◆ What is required
Please copy the data starting at the line containing "o que ablande" and ending at the line containing "und Miteinander.", swapping "Mountain bike" for "E-bike" and keeping everything else the same. Leave the picture markers out of your copy.

=== Section Start ===

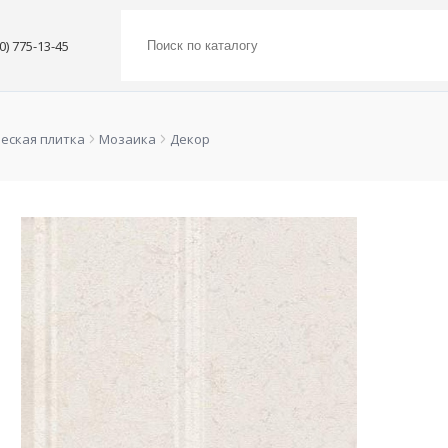
00) 775-13-45
еская плитка
Мозаика
Декор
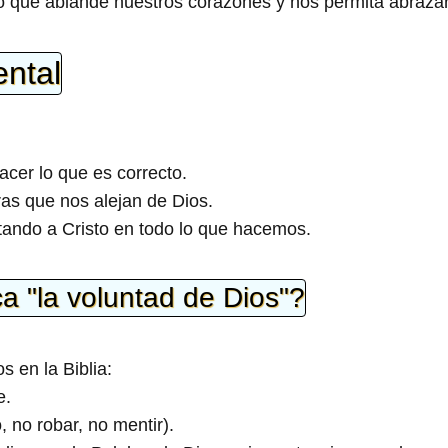
o que ablande nuestros corazones y nos permita abrazar
ental
cer lo que es correcto.
ras que nos alejan de Dios.
ltando a Cristo en todo lo que hacemos.
ca "la voluntad de Dios"?
s en la Biblia:
e.
, no robar, no mentir).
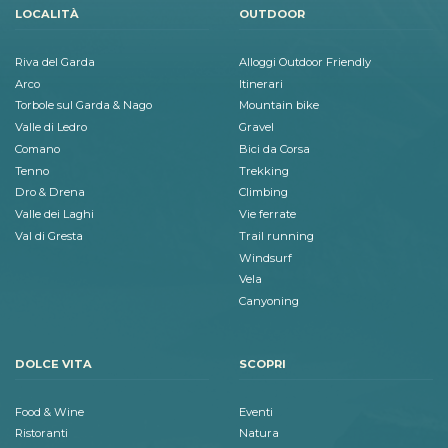
LOCALITÀ
OUTDOOR
Riva del Garda
Alloggi Outdoor Friendly
Arco
Itinerari
Torbole sul Garda & Nago
Mountain bike
Valle di Ledro
Gravel
Comano
Bici da Corsa
Tenno
Trekking
Dro & Drena
Climbing
Valle dei Laghi
Vie ferrate
Val di Gresta
Trail running
Windsurf
Vela
Canyoning
DOLCE VITA
SCOPRI
Food & Wine
Eventi
Ristoranti
Natura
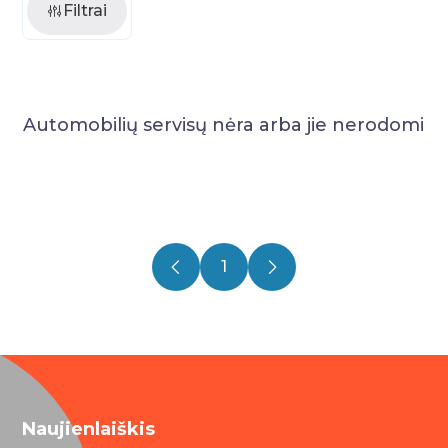
Filtrai
Automobilių servisų nėra arba jie nerodomi
1
Naujienlaiškis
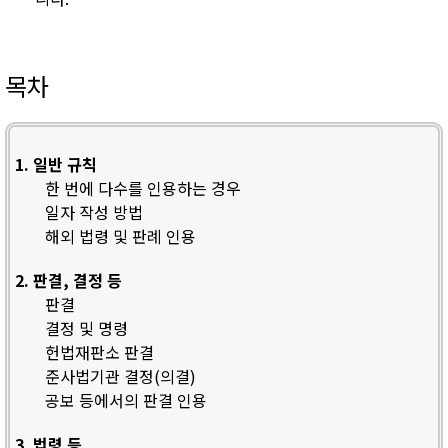
목차
1. 일반 규칙
한 번에 다수를 인용하는 경우
일자 작성 방법
해외 법령 및 판례 인용
2. 판결, 결정 등
판결
결정 및 명령
헌법재판소 판결
준사법기관 결정(의결)
공보 등에서의 판결 인용
3. 법령 등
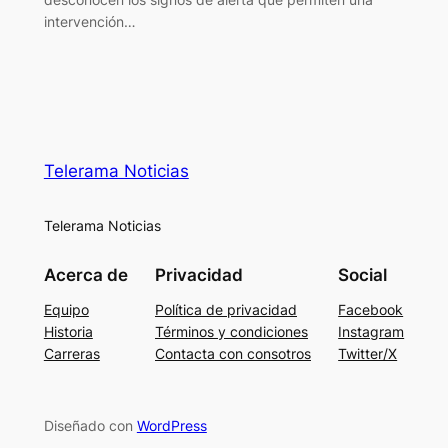
intervención…
Telerama Noticias
Telerama Noticias
Acerca de
Privacidad
Social
Equipo
Política de privacidad
Facebook
Historia
Términos y condiciones
Instagram
Carreras
Contacta con consotros
Twitter/X
Diseñado con
WordPress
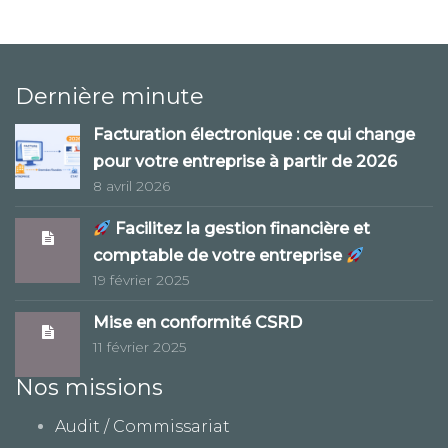
Dernière minute
Facturation électronique : ce qui change
pour votre entreprise à partir de 2026
8 avril 2026
Facilitez la gestion financière et
comptable de votre entreprise
19 février 2025
Mise en conformité CSRD
11 février 2025
Nos missions
Audit / Commissariat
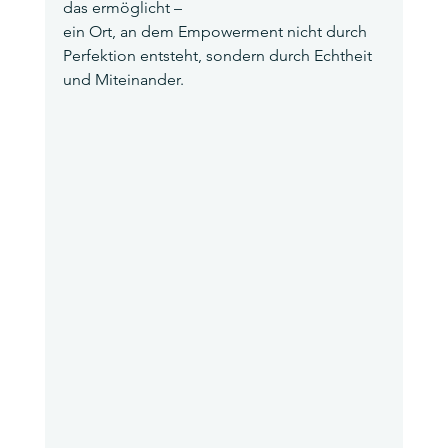
das ermöglicht –
ein Ort, an dem Empowerment nicht durch 
Perfektion entsteht, sondern durch Echtheit 
und Miteinander.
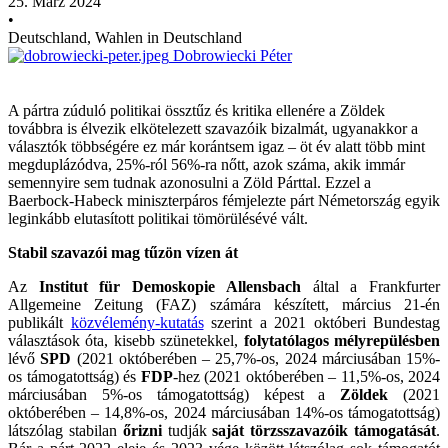
25. März 2024
•
Deutschland, Wahlen in Deutschland
Dobrowiecki Péter
A pártra zúduló politikai össztűz és kritika ellenére a Zöldek
továbbra is élvezik elkötelezett szavazóik bizalmát, ugyanakkor a
választók többségére ez már korántsem igaz – öt év alatt több mint
megduplázódva, 25%-ról 56%-ra nőtt, azok száma, akik immár
semennyire sem tudnak azonosulni a Zöld Párttal. Ezzel a
Baerbock-Habeck miniszterpáros fémjelezte párt Németország egyik
leginkább elutasított politikai tömörülésévé vált.
Stabil szavazói mag tűzön vízen át
Az
Institut für Demoskopie Allensbach
által a Frankfurter
Allgemeine Zeitung (FAZ) számára készített, március 21-én
publikált
közvélemény-kutatás
szerint a 2021 októberi Bundestag
választások óta, kisebb szünetekkel,
folytatólagos mélyrepülésben
lévő
SPD
(2021 októberében – 25,7%-os, 2024 márciusában 15%-
os támogatottság) és
FDP
-hez (2021 októberében – 11,5%-os, 2024
márciusában 5%-os támogatottság) képest a
Zöldek
(2021
októberében – 14,8%-os, 2024 márciusában 14%-os támogatottság)
látszólag stabilan
őrizni
tudják
saját törzsszavazóik
támogatását
.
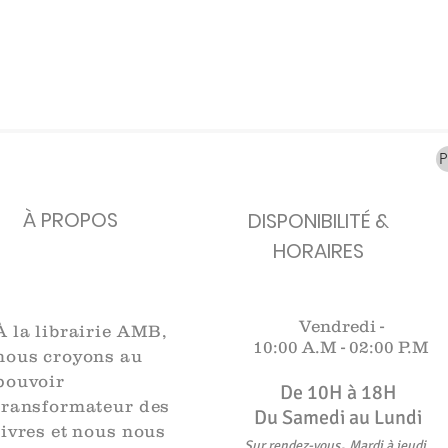
carafes, Cottavoz,
Michelin, carte
XXe siècl
Mourlot lithographie
ancienne
merveill
Rupture de stock
Rupture de stock
Rupture 
À PROPOS
DISPONIBILITÉ &
HORAIRES
Vendredi -
À la librairie AMB,
10:00 A.M -
02:00 P.M
nous croyons au
pouvoir
De 10H à 18H​​​
transformateur des
Du Samedi au Lundi
livres et nous nous
,
Sur rendez-vous
Mardi à jeudi
.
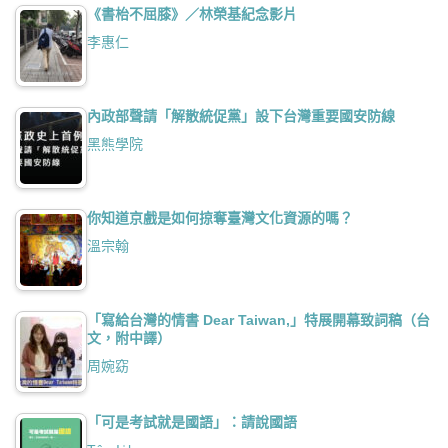
《書枱不屈膝》／林榮基紀念影片
李惠仁
內政部聲請「解散統促黨」設下台灣重要國安防線
黑熊學院
你知道京戲是如何掠奪臺灣文化資源的嗎？
溫宗翰
「寫給台灣的情書 Dear Taiwan,」特展開幕致詞稿（台
文，附中譯）
周婉窈
「可是考試就是國語」：請說國語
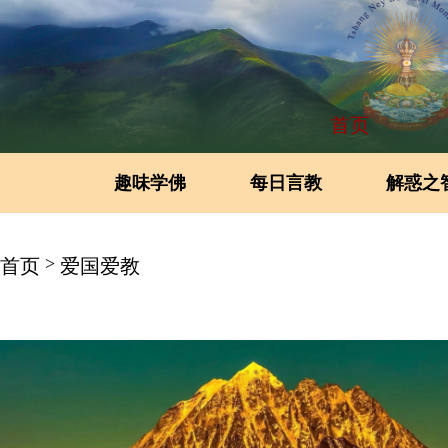
首页
趣味学佛
每日言教
解惑之
>
首页
爱国爱教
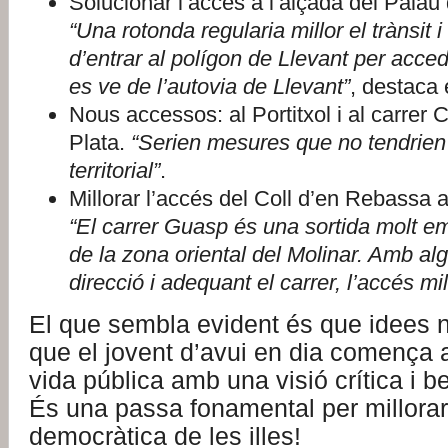
Solucionar l’accés a l’alçada del Pala
“Una rotonda regularia millor el trànsit i
d’entrar al polígon de Llevant per acced
es ve de l’autovia de Llevant”
, destaca 
Nous accessos: al Portitxol i al carrer 
Plata.
“Serien mesures que no tendrien
territorial”
.
Millorar l’accés del Coll d’en Rebassa
“El carrer Guasp és una sortida molt e
de la zona oriental del Molinar. Amb al
direcció i adequant el carrer, l’accés mil
El que sembla evident és que idees no
que el jovent d’avui en dia comença a 
vida pública amb una visió crítica i
És una passa fonamental per millorar 
democràtica de les illes!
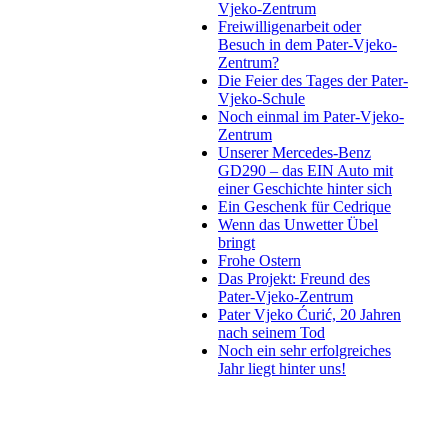
Vjeko-Zentrum
Freiwilligenarbeit oder
Besuch in dem Pater-Vjeko-
Zentrum?
Die Feier des Tages der Pater-
Vjeko-Schule
Noch einmal im Pater-Vjeko-
Zentrum
Unserer Mercedes-Benz
GD290 – das EIN Auto mit
einer Geschichte hinter sich
Ein Geschenk für Cedrique
Wenn das Unwetter Übel
bringt
Frohe Ostern
Das Projekt: Freund des
Pater-Vjeko-Zentrum
Pater Vjeko Ćurić, 20 Jahren
nach seinem Tod
Noch ein sehr erfolgreiches
Jahr liegt hinter uns!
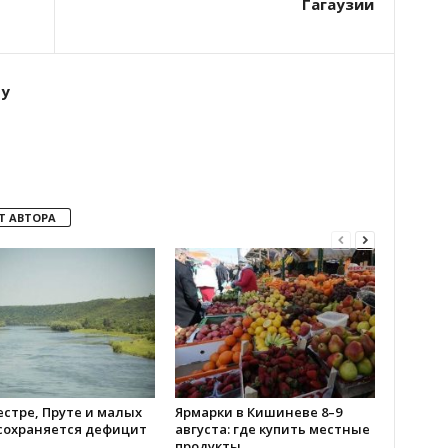
Гагаузии
ту
Т АВТОРА
стре, Пруте и малых
Ярмарки в Кишиневе 8–9
 сохраняется дефицит
августа: где купить местные
продукты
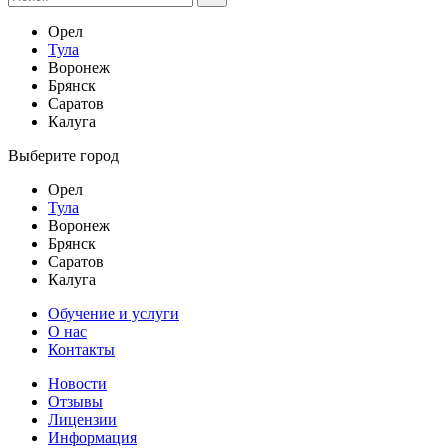
Орел
Тула
Воронеж
Брянск
Саратов
Калуга
Выберите город
Орел
Тула
Воронеж
Брянск
Саратов
Калуга
Обучение и услуги
О нас
Контакты
Новости
Отзывы
Лицензии
Информация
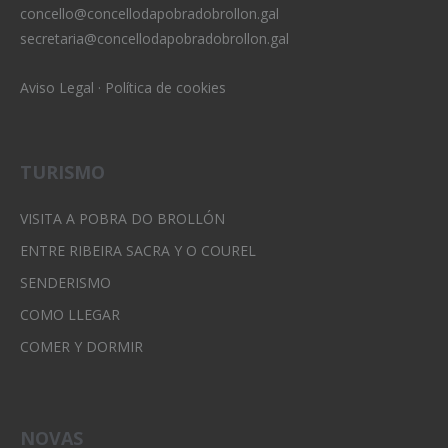
concello@concellodapobradobrollon.gal
secretaria@concellodapobradobrollon.gal
Aviso Legal
·
Política de cookies
TURISMO
VISITA A POBRA DO BROLLÓN
ENTRE RIBEIRA SACRA Y O COUREL
SENDERISMO
COMO LLEGAR
COMER Y DORMIR
NOVAS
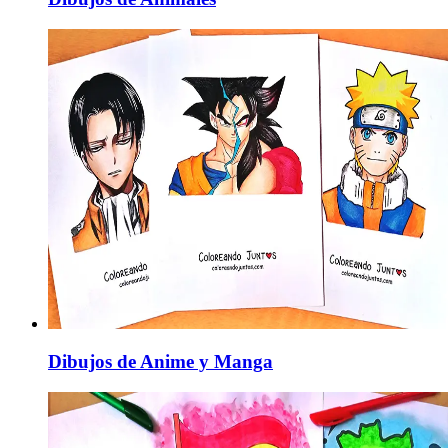
Dibujos de Anime y Manga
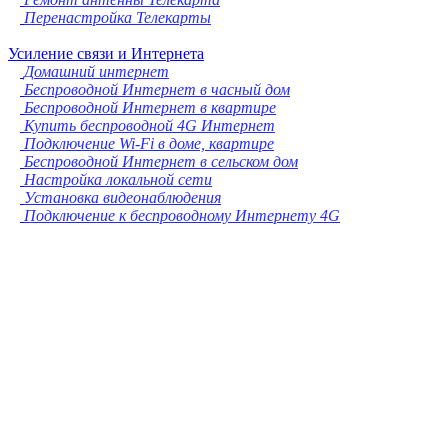
Перенастройка Телекарты
Усиление связи и Интернета
Домашний интернет
Беспроводной Интернет в часный дом
Беспроводной Интернет в квартире
Купить беспроводной 4G Интернет
Подключение Wi-Fi в доме, квартире
Беспроводной Интернет в сельском дом
Настройка локальной сети
Установка видеонаблюдения
Подключение к беспроводному Интернету 4G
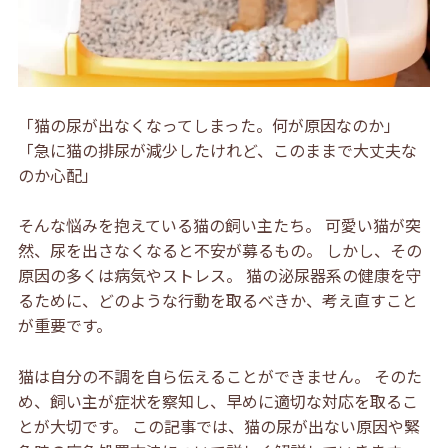
「猫の尿が出なくなってしまった。何が原因なのか」
「急に猫の排尿が減少したけれど、このままで大丈夫な
のか心配」
そんな悩みを抱えている猫の飼い主たち。 可愛い猫が突
然、尿を出さなくなると不安が募るもの。 しかし、その
原因の多くは病気やストレス。 猫の泌尿器系の健康を守
るために、どのような行動を取るべきか、考え直すこと
が重要です。
猫は自分の不調を自ら伝えることができません。 そのた
め、飼い主が症状を察知し、早めに適切な対応を取るこ
とが大切です。 この記事では、猫の尿が出ない原因や緊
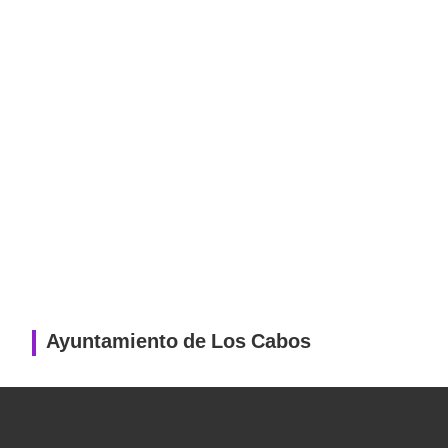
Ayuntamiento de Los Cabos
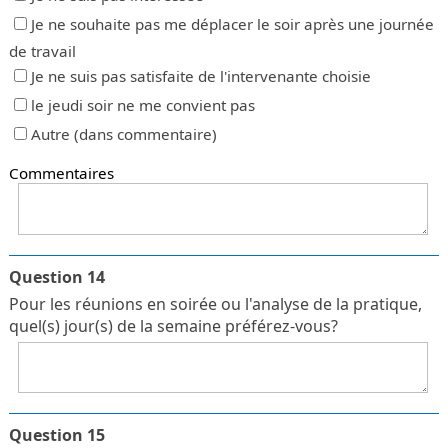
Je ne souhaite pas me déplacer le soir après une journée
de travail
Je ne suis pas satisfaite de l'intervenante choisie
le jeudi soir ne me convient pas
Autre (dans commentaire)
Commentaires
Question 14
Pour les réunions en soirée ou l'analyse de la pratique,
quel(s) jour(s) de la semaine préférez-vous?
Question 15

=== Section End ===

◆ Result
o que ablande nuestros corazones y nos permita abrazar
ental
cer lo que es correcto.
ras que nos alejan de Dios.
ltando a Cristo en todo lo que hacemos.
ca "la voluntad de Dios"?
s en la Biblia:
e.
, no robar, no mentir).
LOCALITÀ
OUTDOOR
Riva del Garda
Alloggi Outdoor Friendly
Arco
Itinerari
Torbole sul Garda & Nago
E-bike
Valle di Ledro
Gravel
Comano
Bici da Corsa
Tenno
Trekking
Dro & Drena
Climbing
Valle dei Laghi
Vie ferrate
Val di Gresta
Trail running
Windsurf
Vela
Canyoning
DOLCE VITA
SCOPRI
Food & Wine
Eventi
Ristoranti
Natura
Filtrai
Automobilių servisų nėra arba jie nerodomi
1
Naujienlaiškis
목차
1. 일반 규칙
한 번에 다수를 인용하는 경우
일자 작성 방법
해외 법령 및 판례 인용
2. 판결, 결정 등
판결
결정 및 명령
헌법재판소 판결
준사법기관 결정(의결)
공보 등에서의 판결 인용
3. 법령 등
intervención…
Telerama Noticias
Telerama Noticias
Acerca de
Privacidad
Social
Equipo
Política de privacidad
Facebook
Historia
Términos y condiciones
Instagram
Carreras
Contacta con consotros
Twitter/X
Diseñado con
WordPress
Dernière minute
Facturation électronique : ce qui change
pour votre entreprise à partir de 2026
8 avril 2026
Facilitez la gestion financière et
comptable de votre entreprise
19 février 2025
Mise en conformité CSRD
11 février 2025
Nos missions
Audit / Commissariat
das ermöglicht –
ein Ort, an dem Empowerment nicht durch 
Perfektion entsteht, sondern durch Echtheit 
und Miteinander.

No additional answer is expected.